Un paio d'anni dopo in vacanza a Forno Alpi Graie ho delle belle foto seduto su un grosso masso di pietra con mia sorella, tutti e due vestiti con una bella "salopette" fatta da mia mamma; sempre di Forno ho un ricordo meno bello, perché passando sul ponticello in legno che attraversava la Stura, facevo scorrere la mano sul mancorrente, piantandomi una bella e dolorosa scheggia.
L'anno dopo, della vacanza a Usseglio il ricordo più grosso è la salita a Malciausia, con mia mamma e mio papà con la Topolino belvedere, mentre io e mia sorella siamo in parte saliti a piedi, tagliando i tornanti, perché per me andare in montagna significava andarci a piedi e non in macchina, anche se devo riconoscere l'abilità di mia mamma al volante della macchinina e con la strada sterrata di allora. Ancora adesso la strada che sale a Malciaussia vale la pena di essere fatta, con i suoi tornanti strettissimi e ripidi.
Poi ci furono le vacanze a Pragelato nel 61 e 63 inframmezzate nel 62 da un viaggio di una settimana nelle Dolomiti.
Di Pragelato ricordo le scappate in mezzora sino al Grand Puy, a volte proseguendo fino in cima alla montagna al Col Lauson, il tutto rigorosamente con scarpette da tennis.
Oppure la gita in cima all'Albergian con 1500 mt di dislivello ed al ritorno in serata la partita a tennis.
Negli anni '70 il corso di scialpinismo alla SUCAI e dopo negli anni le gite con Aldo, Marco, poi Mario, Claudio, Vittorino ed altri.

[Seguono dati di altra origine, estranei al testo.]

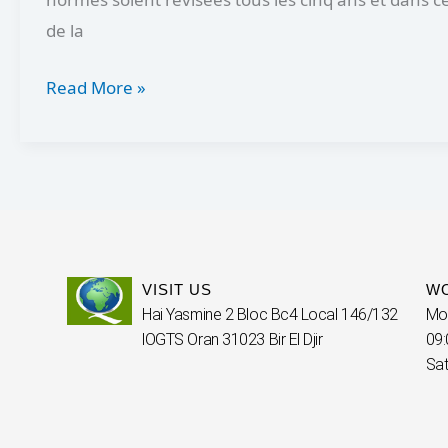
de la
Read More »
VISIT US
W
Hai Yasmine 2 Bloc Bc4 Local 146/132
Mo
lOGTS Oran 31023 Bir El Djir
09:
Sat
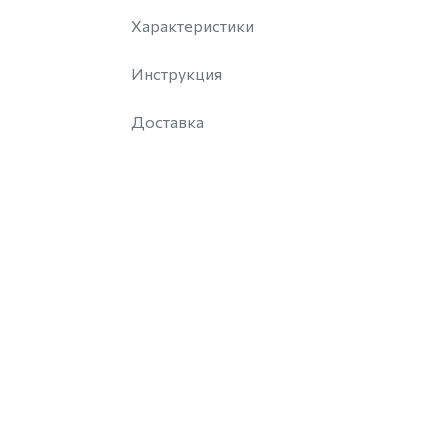
Характеристики
Инструкция
Доставка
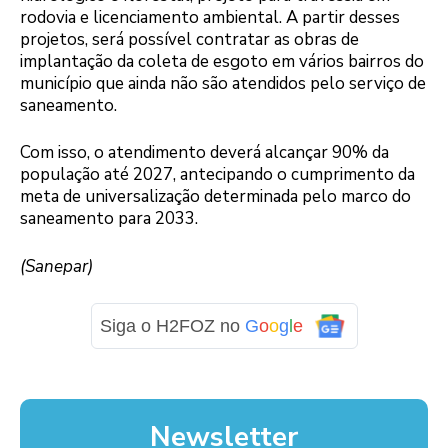
rodovia e licenciamento ambiental. A partir desses
projetos, será possível contratar as obras de
implantação da coleta de esgoto em vários bairros do
município que ainda não são atendidos pelo serviço de
saneamento.
Com isso, o atendimento deverá alcançar 90% da
população até 2027, antecipando o cumprimento da
meta de universalização determinada pelo marco do
saneamento para 2033.
(Sanepar)
Siga o H2FOZ no
G
o
o
g
l
e
Newsletter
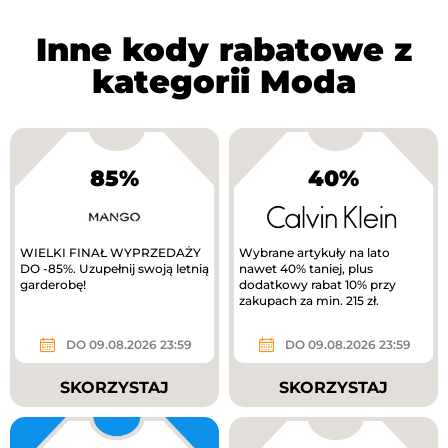
Inne kody rabatowe z
kategorii Moda
85%
40%
WIELKI FINAŁ WYPRZEDAŻY
Wybrane artykuły na lato
DO -85%. Uzupełnij swoją letnią
nawet 40% taniej, plus
garderobę!
dodatkowy rabat 10% przy
zakupach za min. 215 zł.
DO 09.08.2026 23:59
DO 09.08.2026 23:59
SKORZYSTAJ
SKORZYSTAJ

Come non ricordare le fantastiche discese fuori pista degli ani '70 inizio '80 a Pragelato e poi a Cesana Monti della Luna, con inizio all'apertura degli impianti e sempre gli ultimi a scendere.
Sembrava non dovessi smettere mai ed invece adesso ci vado una volta all'anno e dopo 2/3 d'ore già mi stufo, come si cambia.
Per fortuna d'estate vado ancora abbastanza a piedi, senza fare cose difficili, ma a volte abbastanza interessanti, come l'anno scorso il giro del Rocciamelone, con partenza da Malciaussia, pernottamento a Tazzetti, salita al Rocciamelone, discesa al Cà d'Asti, traversata sino al colle della Croce di Ferro e discesa a Malciaussia.
Per il momento chiudo qui ed auguro a tutti delle belle giornate.